**Exercise**: With the pictures excluded, reproduce all of the data exactly.
--- START ---
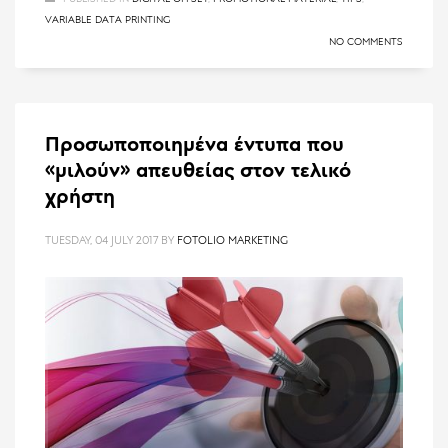
VARIABLE DATA PRINTING
NO COMMENTS
Προσωποποιημένα έντυπα που
«μιλούν» απευθείας στον τελικό
χρήστη
TUESDAY, 04 JULY 2017
BY
FOTOLIO MARKETING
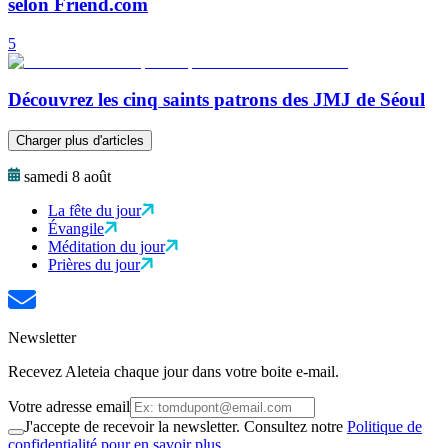
selon Friend.com
5
Découvrez les cinq saints patrons des JMJ de Séoul
Charger plus d'articles
samedi 8 août
La fête du jour
Évangile
Méditation du jour
Prières du jour
Newsletter
Recevez Aleteia chaque jour dans votre boite e-mail.
Votre adresse email
J'accepte de recevoir la newsletter. Consultez notre
Politique de
confidentialité pour en savoir plus.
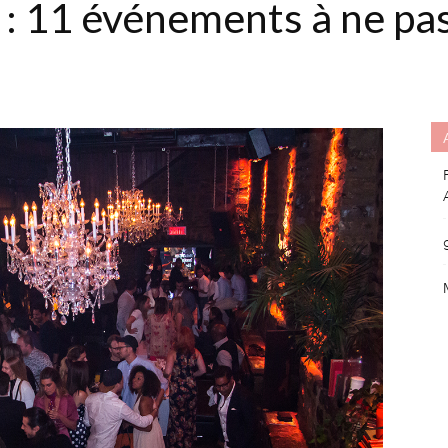
 : 11 événements à ne pa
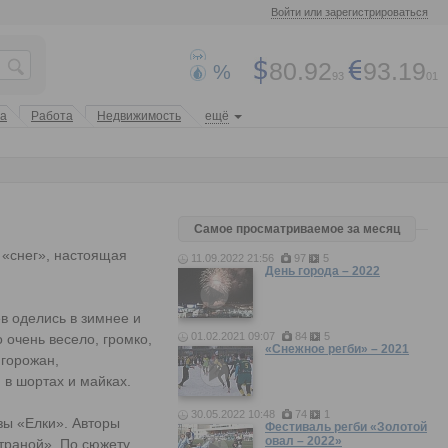
Войти или зарегистрироваться
80.92
93.19
%
93
01
та
Работа
Недвижимость
ещё
Самое просматриваемое за месяц
 «снег», настоящая
11.09.2022 21:56
97
5
День города – 2022
ев оделись в зимнее и
01.02.2021 09:07
84
5
 очень весело, громко,
«Снежное регби» – 2021
 горожан,
в шортах и майках.
30.05.2022 10:48
74
1
зы «Елки». Авторы
Фестиваль регби «Золотой
овал – 2022»
траной». По сюжету,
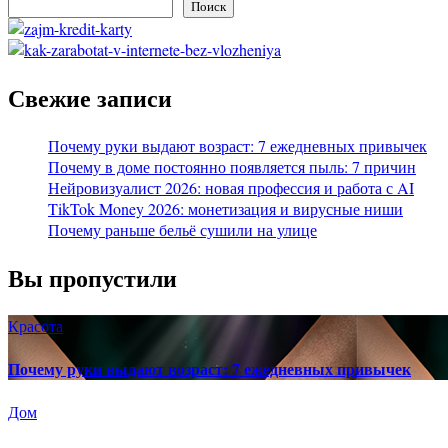
Поиск
Свежие записи
Почему руки выдают возраст: 7 ежедневных привычек
Почему в доме постоянно появляется пыль: 7 причин
Нейровизуалист 2026: новая профессия и работа с AI
TikTok Money 2026: монетизация и вирусные ниши
Почему раньше бельё сушили на улице
Вы пропустили
Красота
Почему руки выдают возраст: 7 ежедневных привычек
Дом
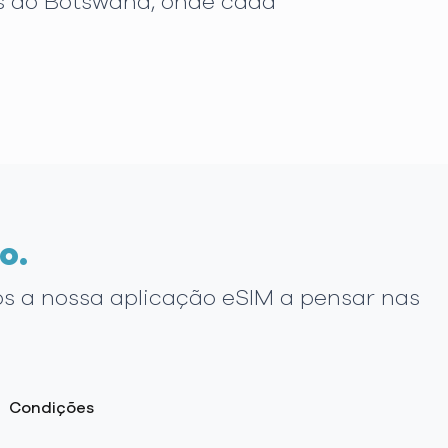
s do Botswana, onde cada
o.
os a nossa aplicação eSIM a pensar nas
Condições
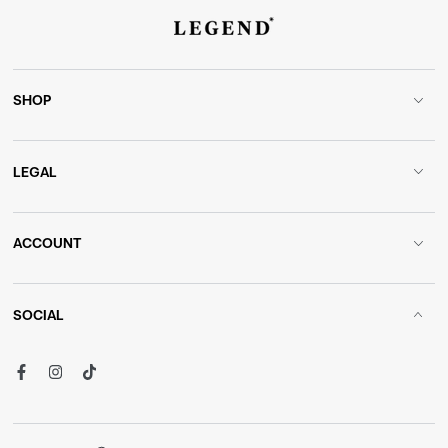
SHOP
LEGAL
ACCOUNT
SOCIAL
Facebook
Instagram
TikTok
Språk
Land/Region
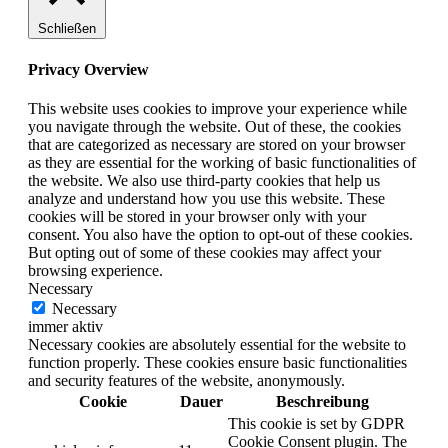
Schließen
Privacy Overview
This website uses cookies to improve your experience while
you navigate through the website. Out of these, the cookies
that are categorized as necessary are stored on your browser
as they are essential for the working of basic functionalities of
the website. We also use third-party cookies that help us
analyze and understand how you use this website. These
cookies will be stored in your browser only with your
consent. You also have the option to opt-out of these cookies.
But opting out of some of these cookies may affect your
browsing experience.
Necessary
Necessary
immer aktiv
Necessary cookies are absolutely essential for the website to
function properly. These cookies ensure basic functionalities
and security features of the website, anonymously.
Cookie
Dauer
Beschreibung
This cookie is set by GDPR
Cookie Consent plugin. The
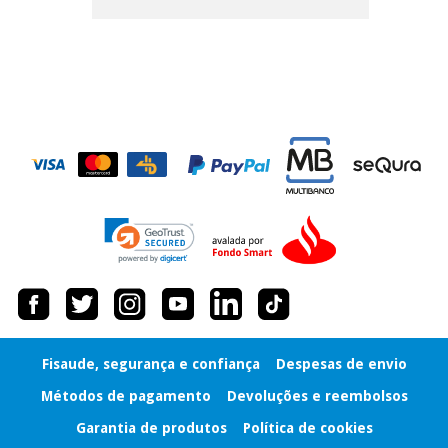
tentar vender-lhe um
crédito pessoal.
Fisaude, segurança e confiança
Despesas de envio
Métodos de pagamento
Devoluções e reembolsos
Garantia de produtos
Política de cookies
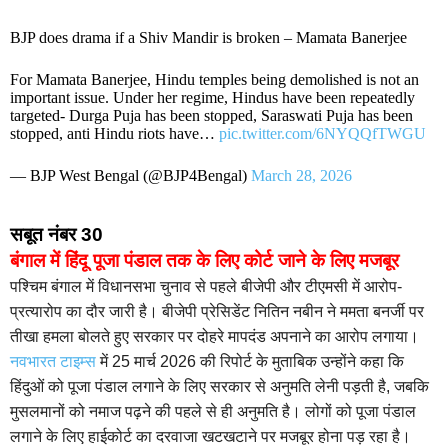
BJP does drama if a Shiv Mandir is broken – Mamata Banerjee
For Mamata Banerjee, Hindu temples being demolished is not an
important issue. Under her regime, Hindus have been repeatedly
targeted- Durga Puja has been stopped, Saraswati Puja has been
stopped, anti Hindu riots have…
pic.twitter.com/6NYQQfTWGU
— BJP West Bengal (@BJP4Bengal)
March 28, 2026
सबूत नंबर 30
बंगाल में हिंदू पूजा पंडाल तक के लिए कोर्ट जाने के लिए मजबूर
पश्चिम बंगाल में विधानसभा चुनाव से पहले बीजेपी और टीएमसी में आरोप-
प्रत्यारोप का दौर जारी है। बीजेपी प्रेसिडेंट नितिन नबीन ने ममता बनर्जी पर
तीखा हमला बोलते हुए सरकार पर दोहरे मापदंड अपनाने का आरोप लगाया।
नवभारत टाइम्स
में 25 मार्च 2026 की रिपोर्ट के मुताबिक उन्होंने कहा कि
हिंदुओं को पूजा पंडाल लगाने के लिए सरकार से अनुमति लेनी पड़ती है, जबकि
मुसलमानों को नमाज पढ़ने की पहले से ही अनुमति है। लोगों को पूजा पंडाल
लगाने के लिए हाईकोर्ट का दरवाजा खटखटाने पर मजबूर होना पड़ रहा है।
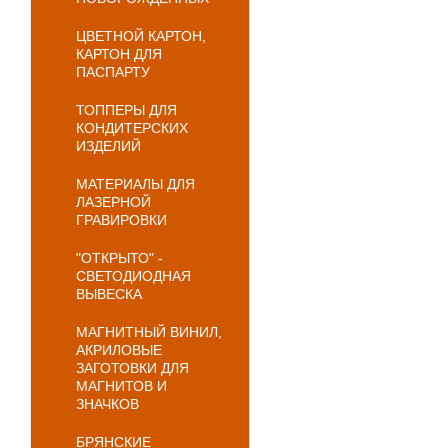
ЦВЕТНОЙ КАРТОН,
КАРТОН ДЛЯ
ПАСПАРТУ
ТОППЕРЫ ДЛЯ
КОНДИТЕРСКИХ
ИЗДЕЛИЙ
МАТЕРИАЛЫ ДЛЯ
ЛАЗЕРНОЙ
ГРАВИРОВКИ
"ОТКРЫТО" -
СВЕТОДИОДНАЯ
ВЫВЕСКА
МАГНИТНЫЙ ВИНИЛ,
АКРИЛОВЫЕ
ЗАГОТОВКИ ДЛЯ
МАГНИТОВ И
ЗНАЧКОВ
БРЯНСКИЕ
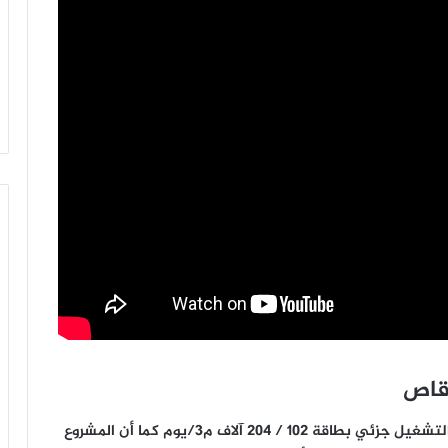
قاص
وتعمل محطة وشبكات مياه شرب بأبو قرقاص بنظام التشغيل جزئي بطاقة 102 / 204 آلاف م3/يوم كما أن المشروع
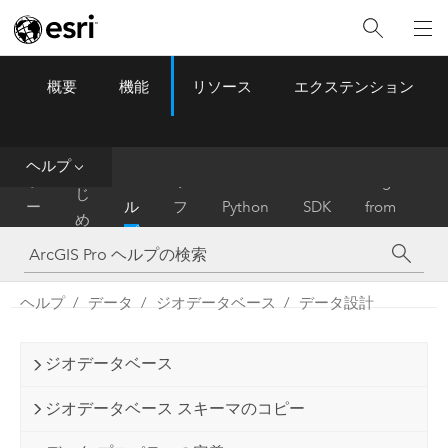
概要
機能
リソース
エクステンション
ArcGIS Pro
Menu
ツ
ー
ル
ヘルプ
は
ホ
ヘ
リ
Migrate
じ
ー
ル
フ
Python
SDK
from
め
ム
プ
ァ
ArcMap
に
レ
ン
ヘルプ
データ
ジオデータベース
データ設計
ス
ジオデータベース
ジオデータベース スキーマのコピー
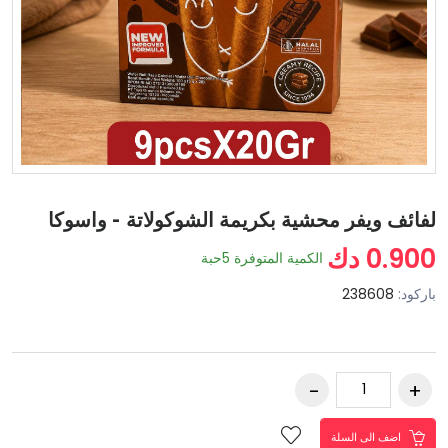
لفائف ويفر محشية بكريمة الشوكولاتة - واسوكا
0.900 دك
الكمية المتوفرة
5
حبة
باركود:
238608
اضف الى السلة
--- END ---
**Result of the task**:
VARIABLE DATA PRINTING
NO COMMENTS
Προσωποποιημένα έντυπα που
«μιλούν» απευθείας στον τελικό
χρήστη
TUESDAY, 04 JULY 2017
BY
FOTOLIO MARKETING
selon Friend.com
5
Découvrez les cinq saints patrons des JMJ de Séoul
Charger plus d'articles
samedi 8 août
La fête du jour
Évangile
Méditation du jour
Prières du jour
Newsletter
Recevez Aleteia chaque jour dans votre boite e-mail.
Votre adresse email
J'accepte de recevoir la newsletter. Consultez notre
Politique de
confidentialité pour en savoir plus.
 : 11 événements à ne pa
Войти или зарегистрироваться
80.92
93.19
%
93
01
та
Работа
Недвижимость
ещё
Самое просматриваемое за месяц
 «снег», настоящая
11.09.2022 21:56
97
5
День города – 2022
ев оделись в зимнее и
01.02.2021 09:07
84
5
 очень весело, громко,
«Снежное регби» – 2021
 горожан,
в шортах и майках.
30.05.2022 10:48
74
1
зы «Елки». Авторы
Фестиваль регби «Золотой
овал – 2022»
траной». По сюжету,
Поиск
Свежие записи
Почему руки выдают возраст: 7 ежедневных привычек
Почему в доме постоянно появляется пыль: 7 причин
Нейровизуалист 2026: новая профессия и работа с AI
TikTok Money 2026: монетизация и вирусные ниши
Почему раньше бельё сушили на улице
Вы пропустили
Красота
Почему руки выдают возраст: 7 ежедневных привычек
Дом
s do Botswana, onde cada
o.
os a nossa aplicação eSIM a pensar nas
Condições
SHOP
LEGAL
ACCOUNT
SOCIAL
Facebook
Instagram
TikTok
Språk
Land/Region
Schließen
Privacy Overview
This website uses cookies to improve your experience while
you navigate through the website. Out of these, the cookies
that are categorized as necessary are stored on your browser
as they are essential for the working of basic functionalities of
the website. We also use third-party cookies that help us
analyze and understand how you use this website. These
cookies will be stored in your browser only with your
consent. You also have the option to opt-out of these cookies.
But opting out of some of these cookies may affect your
browsing experience.
Necessary
Necessary
immer aktiv
Necessary cookies are absolutely essential for the website to
function properly. These cookies ensure basic functionalities
and security features of the website, anonymously.
Cookie
Dauer
Beschreibung
This cookie is set by GDPR
Cookie Consent plugin. The
tentar vender-lhe um
crédito pessoal.
Fisaude, segurança e confiança
Despesas de envio
Métodos de pagamento
Devoluções e reembolsos
Garantia de produtos
Política de cookies
BJP does drama if a Shiv Mandir is broken – Mamata Banerjee
For Mamata Banerjee, Hindu temples being demolished is not an
important issue. Under her regime, Hindus have been repeatedly
targeted- Durga Puja has been stopped, Saraswati Puja has been
stopped, anti Hindu riots have…
pic.twitter.com/6NYQQfTWGU
— BJP West Bengal (@BJP4Bengal)
March 28, 2026
सबूत नंबर 30
बंगाल में हिंदू पूजा पंडाल तक के लिए कोर्ट जाने के लिए मजबूर
पश्चिम बंगाल में विधानसभा चुनाव से पहले बीजेपी और टीएमसी में आरोप-
प्रत्यारोप का दौर जारी है। बीजेपी प्रेसिडेंट नितिन नबीन ने ममता बनर्जी पर
तीखा हमला बोलते हुए सरकार पर दोहरे मापदंड अपनाने का आरोप लगाया।
नवभारत टाइम्स
में 25 मार्च 2026 की रिपोर्ट के मुताबिक उन्होंने कहा कि
हिंदुओं को पूजा पंडाल लगाने के लिए सरकार से अनुमति लेनी पड़ती है, जबकि
मुसलमानों को नमाज पढ़ने की पहले से ही अनुमति है। लोगों को पूजा पंडाल
लगाने के लिए हाईकोर्ट का दरवाजा खटखटाने पर मजबूर होना पड़ रहा है।
ЦВЕТНОЙ КАРТОН,
КАРТОН ДЛЯ
ПАСПАРТУ
ТОППЕРЫ ДЛЯ
КОНДИТЕРСКИХ
ИЗДЕЛИЙ
МАТЕРИАЛЫ ДЛЯ
ЛАЗЕРНОЙ
ГРАВИРОВКИ
"ОТКРЫТО" -
СВЕТОДИОДНАЯ
ВЫВЕСКА
МАГНИТНЫЙ ВИНИЛ,
АКРИЛОВЫЕ
ЗАГОТОВКИ ДЛЯ
МАГНИТОВ И
ЗНАЧКОВ
БРЯНСКИЕ
قاص
وتعمل محطة وشبكات مياه شرب بأبو قرقاص بنظام التشغيل جزئي بطاقة 102 / 204 آلاف م3/يوم كما أن المشروع
概要
機能
リソース
エクステンション
ArcGIS Pro
Menu
ツ
ー
ル
ヘルプ
は
ホ
ヘ
リ
Migrate
じ
ー
ル
フ
Python
SDK
from
め
ム
プ
ァ
ArcMap
に
レ
ン
ヘルプ
データ
ジオデータベース
データ設計
ス
ジオデータベース
ジオデータベース スキーマのコピー
لفائف ويفر محشية بكريمة الشوكولاتة - واسوكا
0.900 دك
الكمية المتوفرة
5
حبة
باركود:
238608
اضف الى السلة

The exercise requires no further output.